Во время войны значительно увеличилось число официальных и неофициальных агентов стран Антанты; все они, при благосклонном содействии наших общественных деятелей, проявляли большую любознательность к распоряжениям по снабжению армий, вели счет приготовленным на наших заводах снарядам; а прибывшая в половине января в Петроград комиссия союзников даже не постеснялась доложить Его Величеству следующие требования: введение в состав штаба Верховного главнокомандующего, с правом решающего голоса, представителей союзных армий — английской, французской и итальянской, реформу правительства в смысле привлечения к власти членов Государственной думы и общественных деятелей, а также целый ряд других требований приблизительно такого же характера.

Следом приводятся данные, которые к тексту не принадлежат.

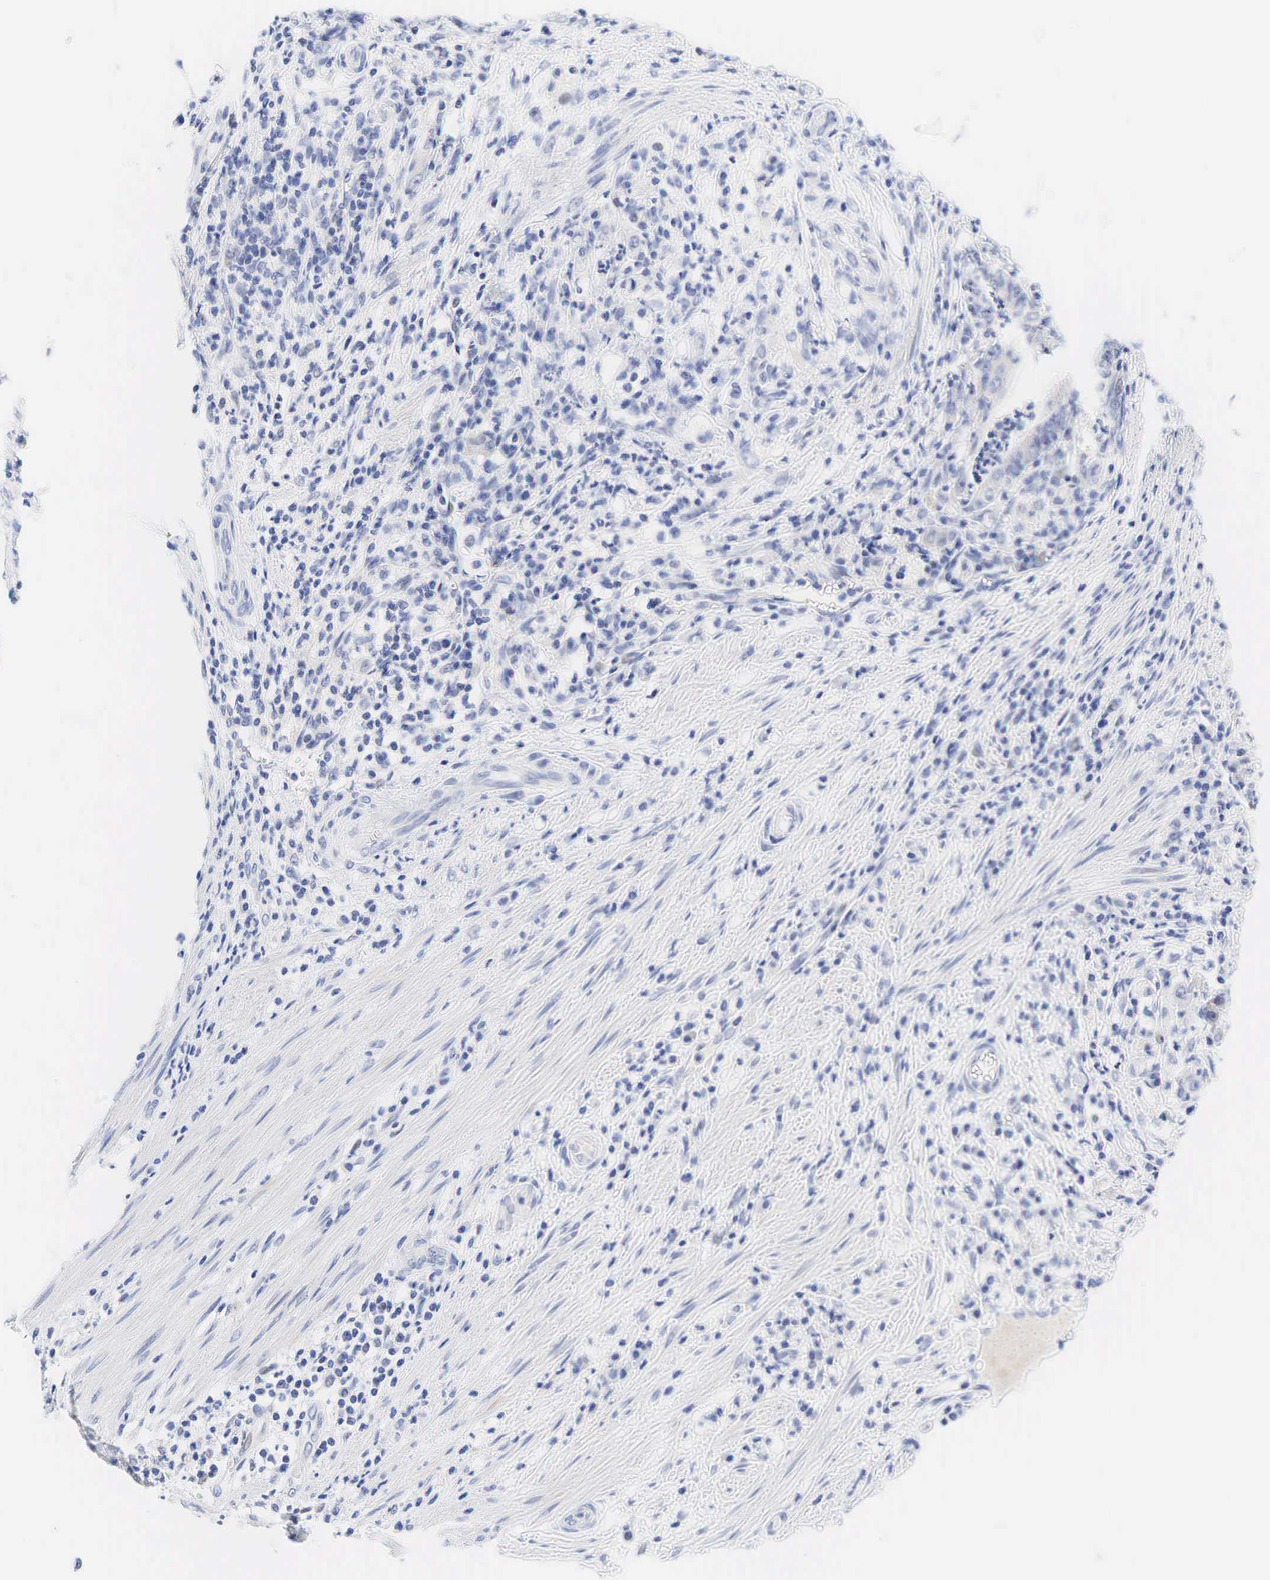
{"staining": {"intensity": "negative", "quantity": "none", "location": "none"}, "tissue": "stomach cancer", "cell_type": "Tumor cells", "image_type": "cancer", "snomed": [{"axis": "morphology", "description": "Adenocarcinoma, NOS"}, {"axis": "topography", "description": "Stomach, lower"}], "caption": "Human stomach adenocarcinoma stained for a protein using immunohistochemistry (IHC) exhibits no positivity in tumor cells.", "gene": "AR", "patient": {"sex": "female", "age": 86}}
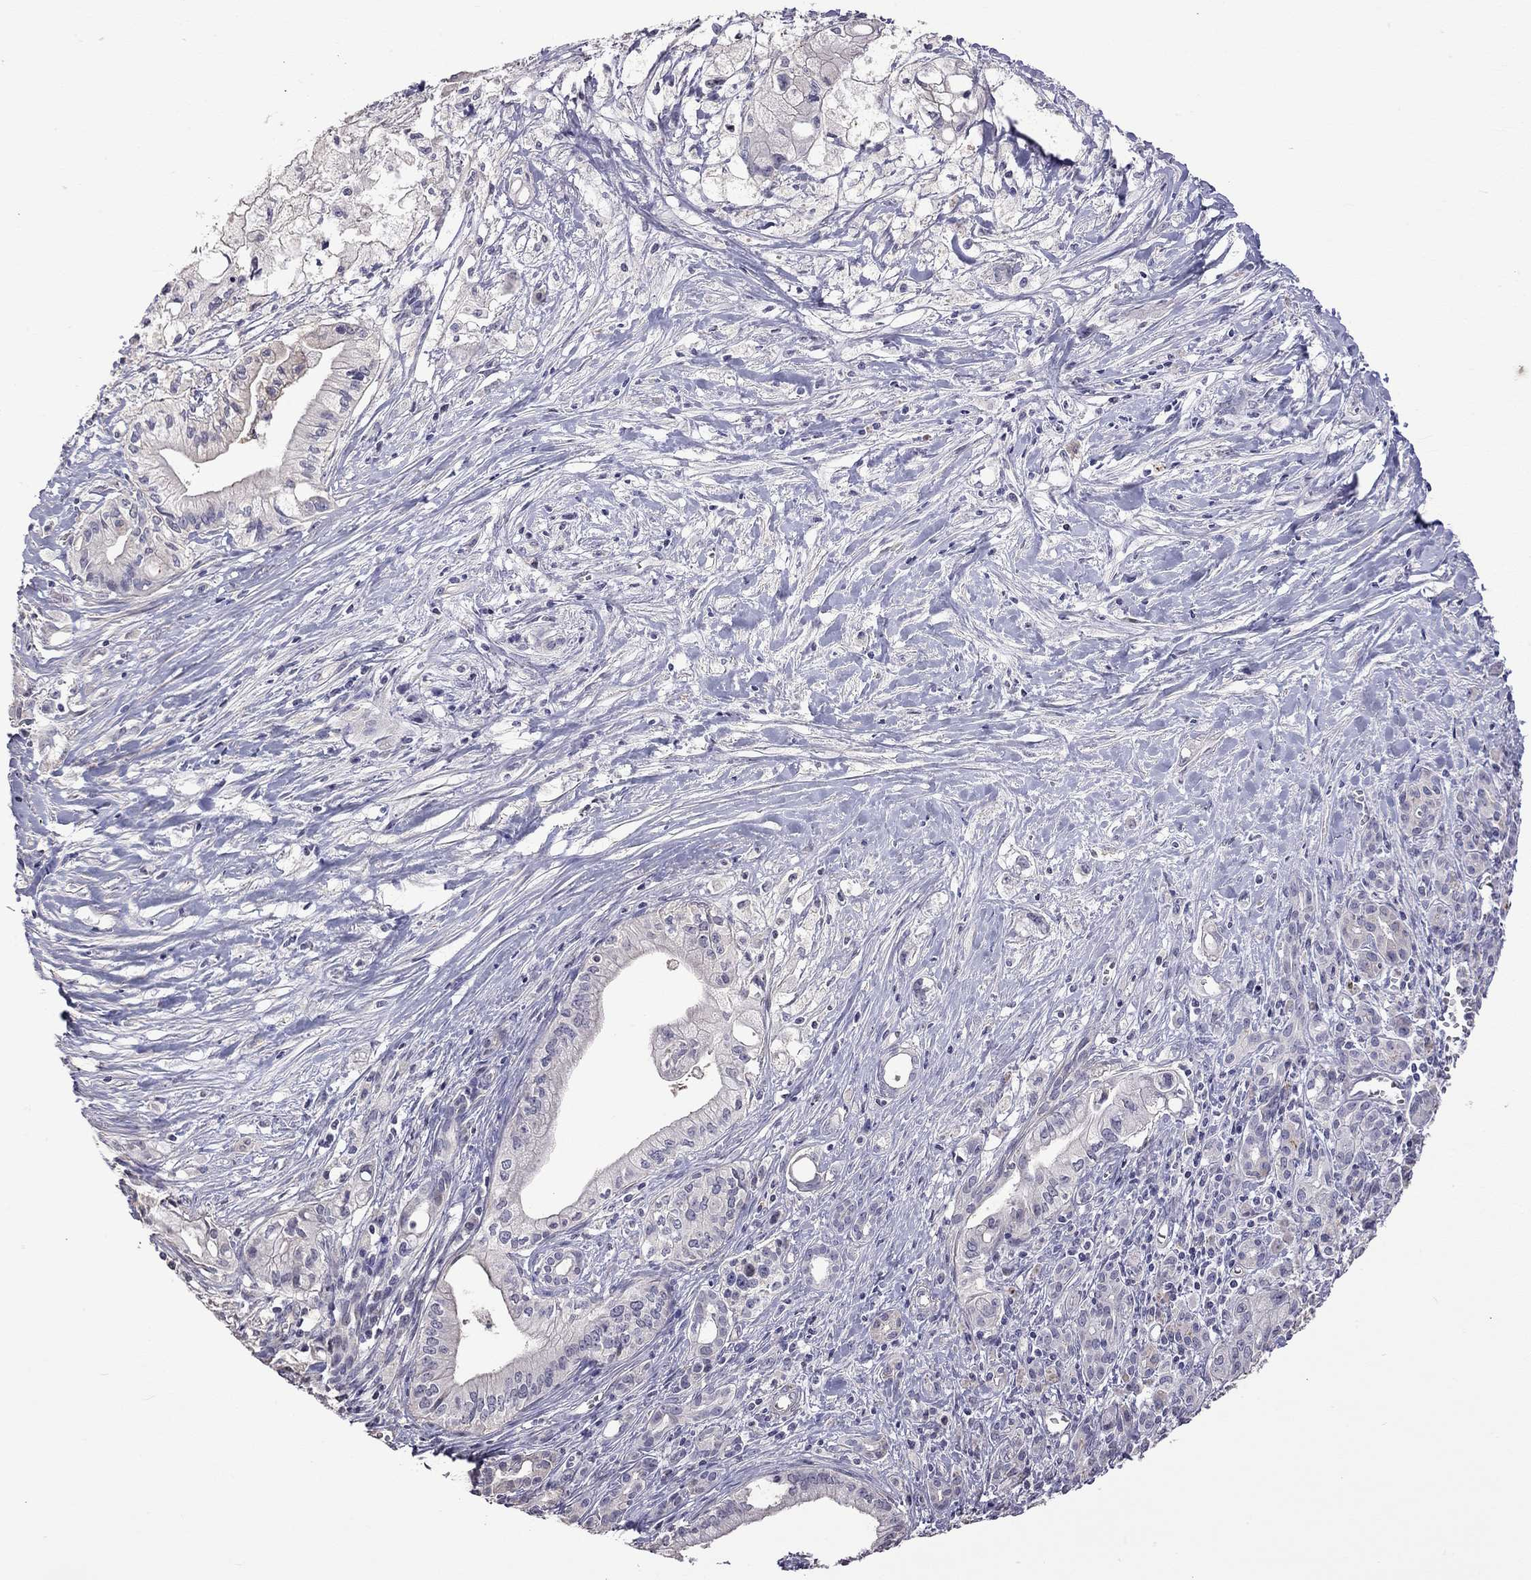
{"staining": {"intensity": "negative", "quantity": "none", "location": "none"}, "tissue": "pancreatic cancer", "cell_type": "Tumor cells", "image_type": "cancer", "snomed": [{"axis": "morphology", "description": "Adenocarcinoma, NOS"}, {"axis": "topography", "description": "Pancreas"}], "caption": "The histopathology image displays no staining of tumor cells in pancreatic adenocarcinoma.", "gene": "FEZ1", "patient": {"sex": "male", "age": 71}}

Государь ответил, что представителей союзных армий, с правом решающего голоса, он допустить в свою армию не желает, так как его армия сражается не хуже союзных; своих представителей, с правом решающего голоса, в союзные армии назначать не предполагает; что же касается требований относительно реформы правительства и других, то это есть акт внутреннего управления, союзников не касающийся.
21 января члены союзной комиссии с французским министром Думергом во главе были приглашены к высочайшему обеду в Царскосельском дворце. На время их пребывания приехал со Ставки в Петроград генерал Гурко, вызванный телеграммой государя для замещения с 8.XI.16 по 23.II.17 лечившегося в то время в Севастополе генерал-адъютанта Алексеева.
По словам находившихся одновременно с ним в Севастополе общественных деятелей, генерал Алексеев будто бы сказал двум посетившим его делегатам Государственной думы: «Содействовать перевороту не буду, но и противодействовать не буду».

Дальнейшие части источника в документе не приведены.